My Endorsement for 2012
English: Ballot Box showing preferential voting (Photo credit: Wikipedia)
Consider this my endorsement in the U.S. presidential race: I endorse not voting. I’m not saying that nobody should vote, or that this election in particular merits not voting. My endorsement is for the principle of not voting in general. The idea that voting is some moral obligation -that you should vote, get out the vote, rock the vote, etc.- is something we are told by society throughout our lives. Public schools in particular really drive home the idea that voting is a virtue. This message is mistaken, and we should stop sending it. People should feel free to not vote, and to not feel guilty about it.
Of course this would be a straw-man if I claimed that society’s message is that voting paired with ignorance is a virtue. Most of the time the message that you should vote is paired with the message that you should “get informed”. The problem with this idea that everyone should be informed enough to vote responsibly, and that everyone should vote, is that it ignores one of the most fundamental lessons of economics: specialization.

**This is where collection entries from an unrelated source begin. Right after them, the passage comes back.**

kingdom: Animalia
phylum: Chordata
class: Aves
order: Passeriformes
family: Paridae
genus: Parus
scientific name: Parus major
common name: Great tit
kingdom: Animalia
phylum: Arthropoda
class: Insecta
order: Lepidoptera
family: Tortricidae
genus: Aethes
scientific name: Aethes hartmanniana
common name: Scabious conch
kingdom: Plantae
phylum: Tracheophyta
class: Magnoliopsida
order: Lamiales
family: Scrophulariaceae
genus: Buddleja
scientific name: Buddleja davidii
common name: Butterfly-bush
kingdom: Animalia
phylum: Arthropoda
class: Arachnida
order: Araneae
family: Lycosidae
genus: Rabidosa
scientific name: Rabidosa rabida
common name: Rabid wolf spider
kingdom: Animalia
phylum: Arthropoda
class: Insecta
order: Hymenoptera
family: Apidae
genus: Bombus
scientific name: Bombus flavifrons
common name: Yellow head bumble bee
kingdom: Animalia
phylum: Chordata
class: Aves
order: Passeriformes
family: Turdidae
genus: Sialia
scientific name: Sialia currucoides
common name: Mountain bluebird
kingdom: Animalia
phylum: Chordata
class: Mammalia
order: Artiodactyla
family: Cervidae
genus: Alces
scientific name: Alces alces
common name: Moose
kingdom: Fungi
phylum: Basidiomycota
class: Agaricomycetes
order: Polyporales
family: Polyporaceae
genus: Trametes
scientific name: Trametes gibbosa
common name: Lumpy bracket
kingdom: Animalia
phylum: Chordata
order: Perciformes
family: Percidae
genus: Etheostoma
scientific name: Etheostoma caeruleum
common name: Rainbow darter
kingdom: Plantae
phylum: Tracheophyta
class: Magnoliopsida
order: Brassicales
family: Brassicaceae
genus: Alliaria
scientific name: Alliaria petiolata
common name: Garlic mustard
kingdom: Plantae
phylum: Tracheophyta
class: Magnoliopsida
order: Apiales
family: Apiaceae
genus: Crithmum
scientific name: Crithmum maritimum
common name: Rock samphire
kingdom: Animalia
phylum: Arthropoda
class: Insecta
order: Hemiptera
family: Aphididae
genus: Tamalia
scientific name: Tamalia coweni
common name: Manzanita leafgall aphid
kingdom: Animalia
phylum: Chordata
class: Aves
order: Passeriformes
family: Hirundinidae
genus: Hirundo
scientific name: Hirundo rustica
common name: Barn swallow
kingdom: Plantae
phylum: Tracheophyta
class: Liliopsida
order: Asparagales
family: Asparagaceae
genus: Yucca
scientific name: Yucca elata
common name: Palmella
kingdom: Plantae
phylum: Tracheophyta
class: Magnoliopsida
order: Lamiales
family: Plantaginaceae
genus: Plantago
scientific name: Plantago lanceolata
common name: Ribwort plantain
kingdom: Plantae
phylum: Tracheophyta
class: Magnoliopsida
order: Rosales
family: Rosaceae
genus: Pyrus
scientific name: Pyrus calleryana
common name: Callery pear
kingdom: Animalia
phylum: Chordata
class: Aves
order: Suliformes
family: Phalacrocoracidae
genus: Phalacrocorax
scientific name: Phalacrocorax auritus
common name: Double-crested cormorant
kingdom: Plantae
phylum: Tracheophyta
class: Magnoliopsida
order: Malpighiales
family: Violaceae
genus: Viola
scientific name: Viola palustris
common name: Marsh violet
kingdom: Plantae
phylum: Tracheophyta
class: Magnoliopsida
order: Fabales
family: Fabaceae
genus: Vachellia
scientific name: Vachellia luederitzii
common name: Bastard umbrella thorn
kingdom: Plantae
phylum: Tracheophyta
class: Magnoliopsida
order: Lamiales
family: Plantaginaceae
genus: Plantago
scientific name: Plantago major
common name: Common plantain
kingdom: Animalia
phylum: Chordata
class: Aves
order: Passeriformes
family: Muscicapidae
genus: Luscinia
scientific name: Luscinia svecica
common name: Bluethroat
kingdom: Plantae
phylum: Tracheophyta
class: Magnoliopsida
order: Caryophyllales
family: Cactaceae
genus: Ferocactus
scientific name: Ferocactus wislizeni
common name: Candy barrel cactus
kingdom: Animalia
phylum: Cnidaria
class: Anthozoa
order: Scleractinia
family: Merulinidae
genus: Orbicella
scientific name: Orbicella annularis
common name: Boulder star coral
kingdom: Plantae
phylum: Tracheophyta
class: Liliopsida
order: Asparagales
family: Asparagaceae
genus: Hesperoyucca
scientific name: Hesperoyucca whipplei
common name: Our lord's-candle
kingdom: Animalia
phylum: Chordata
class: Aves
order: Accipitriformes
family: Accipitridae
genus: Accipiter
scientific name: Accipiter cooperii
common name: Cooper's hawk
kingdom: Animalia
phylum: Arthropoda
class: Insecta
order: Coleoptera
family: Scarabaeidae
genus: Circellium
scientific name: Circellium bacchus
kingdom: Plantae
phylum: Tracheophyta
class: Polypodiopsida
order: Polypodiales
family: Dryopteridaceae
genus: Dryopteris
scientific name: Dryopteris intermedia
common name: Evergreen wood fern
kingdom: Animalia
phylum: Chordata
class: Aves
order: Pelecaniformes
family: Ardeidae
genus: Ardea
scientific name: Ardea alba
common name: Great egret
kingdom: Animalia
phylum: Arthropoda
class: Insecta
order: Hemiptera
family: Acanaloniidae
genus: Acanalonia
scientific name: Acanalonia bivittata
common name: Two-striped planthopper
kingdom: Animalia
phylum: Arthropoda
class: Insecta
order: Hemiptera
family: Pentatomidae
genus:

People should do what they are good at. But we have this bizarre notion self-sufficiency in this country. It’s somehow a virtue to grow you own food, fix your own appliances, and generally do things for yourself rather than paying someone to do them. That we should all be involved in the process of making governing decisions rather than leaving it to those with the most ability and interest fits right into this myth that self-sufficiency is a virtue. The opposite is closer to true: specialization is a virtue, because it increases welfare.
This doesn’t mean that only phds, or geniuses, or DC insiders should vote. Most people with as much interest in politics, economics, and policy as a serious baseball fan has in baseball can become an informed enough voter to actually vote responsibly. What we should teach people is that the real virtue is having the humility to recognize when the minimal amount of obligatory “getting informed” that you can muster isn’t really generating sufficient information. Or maybe they did try really hard to get informed, and they’re even interested in this stuff, but in the end they decided they can’t figure out who would be best. People with this level of humility are the real heros we should celebrate.
My goal isn’t just to convince people not to vote, but to convince them that they should not feel guilty about not voting or “being informed”. There are many ways to contribute to society, generate public goods, and generally increase welfare. Someone who is bored by economics but is great at convincing people to donate blood, build homes for the poor, tutor underprivileged children may serve society better by focusing on those things they do well. It’s not just volunteering either. If you are a brilliant and inventive scientist who is bored to death by policy, then just working extra hours, or maybe relaxing so you do your job better, may be the best way to contribute to society. A doctor who comes home and forces himself to read the New York Times out of a sense of obligation to “be informed” may contribute to society more by watching a movie, or just going to sleep.
Maximizing your contribution to society is a virtue, and sometimes the best way to do that is to ignore politics, policy, and economics and focus on what it is that you do best. We should celebrate, not shame, those with the humility and wisdom to recognize this.